The 32nd career meeting between two Brits saw the burgh man claim the crucial break towards the end of the opening set, while Alfie gained the initiative as he forged 4-2 ahead in the second set before forcing the decider with a calmly delivered forehand winner from mid-court.
A difficult match for both players saw Alfie battle back from 3-0 and 5-2 down in the final set, but just as it looked like a final set tie-break was on the cards, Gordon created an opening and put away a backhand winner.
He said: “The thing we said to each other then following the doubles match was that the last thing we wanted to do was come here and play against each other on the same court. But that’s sport, that’s the way it is. That’s tennis – there’s no draws in tennis, there has to be winners and losers.

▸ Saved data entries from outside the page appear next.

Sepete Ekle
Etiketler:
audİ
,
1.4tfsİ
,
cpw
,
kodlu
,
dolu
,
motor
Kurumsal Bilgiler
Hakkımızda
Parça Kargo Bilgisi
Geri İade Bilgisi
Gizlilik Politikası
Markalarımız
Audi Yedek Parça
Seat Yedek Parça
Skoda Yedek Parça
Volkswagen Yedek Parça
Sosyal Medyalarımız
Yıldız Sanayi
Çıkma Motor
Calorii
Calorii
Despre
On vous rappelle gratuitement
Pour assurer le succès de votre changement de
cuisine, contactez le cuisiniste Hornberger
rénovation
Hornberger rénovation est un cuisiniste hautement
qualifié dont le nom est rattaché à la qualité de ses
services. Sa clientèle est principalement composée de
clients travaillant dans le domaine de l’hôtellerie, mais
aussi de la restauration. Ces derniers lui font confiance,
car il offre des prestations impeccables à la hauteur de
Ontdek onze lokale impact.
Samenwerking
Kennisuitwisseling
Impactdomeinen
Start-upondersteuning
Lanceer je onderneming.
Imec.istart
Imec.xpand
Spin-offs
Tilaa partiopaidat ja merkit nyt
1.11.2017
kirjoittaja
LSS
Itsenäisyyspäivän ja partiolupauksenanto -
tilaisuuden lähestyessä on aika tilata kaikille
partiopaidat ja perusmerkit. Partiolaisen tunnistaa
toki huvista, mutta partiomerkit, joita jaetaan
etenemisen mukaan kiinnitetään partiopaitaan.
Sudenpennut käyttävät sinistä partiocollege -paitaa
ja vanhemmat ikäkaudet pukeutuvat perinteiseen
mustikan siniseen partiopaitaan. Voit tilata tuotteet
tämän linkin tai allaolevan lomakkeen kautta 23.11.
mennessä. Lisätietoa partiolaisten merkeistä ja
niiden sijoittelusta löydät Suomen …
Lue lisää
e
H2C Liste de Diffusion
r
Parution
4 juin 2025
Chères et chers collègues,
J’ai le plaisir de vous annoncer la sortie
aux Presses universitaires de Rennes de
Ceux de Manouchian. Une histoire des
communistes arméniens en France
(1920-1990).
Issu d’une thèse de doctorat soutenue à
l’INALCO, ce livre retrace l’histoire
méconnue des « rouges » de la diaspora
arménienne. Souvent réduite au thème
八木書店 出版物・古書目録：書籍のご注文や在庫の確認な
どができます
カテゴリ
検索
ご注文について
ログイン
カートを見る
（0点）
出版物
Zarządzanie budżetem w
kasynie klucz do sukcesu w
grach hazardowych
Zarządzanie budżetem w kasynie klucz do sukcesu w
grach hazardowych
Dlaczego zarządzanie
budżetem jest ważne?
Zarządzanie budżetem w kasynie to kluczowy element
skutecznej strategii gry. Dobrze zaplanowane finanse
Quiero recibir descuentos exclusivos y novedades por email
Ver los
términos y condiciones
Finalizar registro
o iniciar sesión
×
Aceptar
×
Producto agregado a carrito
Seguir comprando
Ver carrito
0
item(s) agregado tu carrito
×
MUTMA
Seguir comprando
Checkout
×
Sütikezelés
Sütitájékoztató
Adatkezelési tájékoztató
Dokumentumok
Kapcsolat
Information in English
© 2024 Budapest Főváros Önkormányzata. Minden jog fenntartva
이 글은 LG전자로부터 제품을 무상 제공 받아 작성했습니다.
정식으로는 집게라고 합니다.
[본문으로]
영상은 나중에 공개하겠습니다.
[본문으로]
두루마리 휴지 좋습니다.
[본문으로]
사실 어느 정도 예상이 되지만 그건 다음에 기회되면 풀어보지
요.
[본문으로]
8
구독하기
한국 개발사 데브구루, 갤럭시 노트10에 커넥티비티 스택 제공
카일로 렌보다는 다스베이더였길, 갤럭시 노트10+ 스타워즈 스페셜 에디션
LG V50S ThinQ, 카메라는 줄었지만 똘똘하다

"To be honest, it doesn’t feel like I am a winner today at the moment. But I am sure once the emotions settle down I will be proud of the fact I have won another singles medal and have the full collection, so it is quite a cool thing to do.
“At the end of the match I just said I was sorry that we had to do that. After yesterday, the doubles final and all the emotion that we went through together as a team, and the way we felt afterwards, we both said last night that playing against each other the next day was the last thing we wanted to do.
"Obviously there has to be a winner, but I said it was the most difficult match I had ever played in my life.”
The pair now move straight on to the US Open in New York, where Alfie will bid for a sixth career Grand Slam singles title and Gordon will bid for a third career Grand Slam singles title. Together they will bid for a fifth successive US Open men’s singles crown and bid to extend their record as Britain’s most successive doubles partnership at the Grand Slams to 13 titles.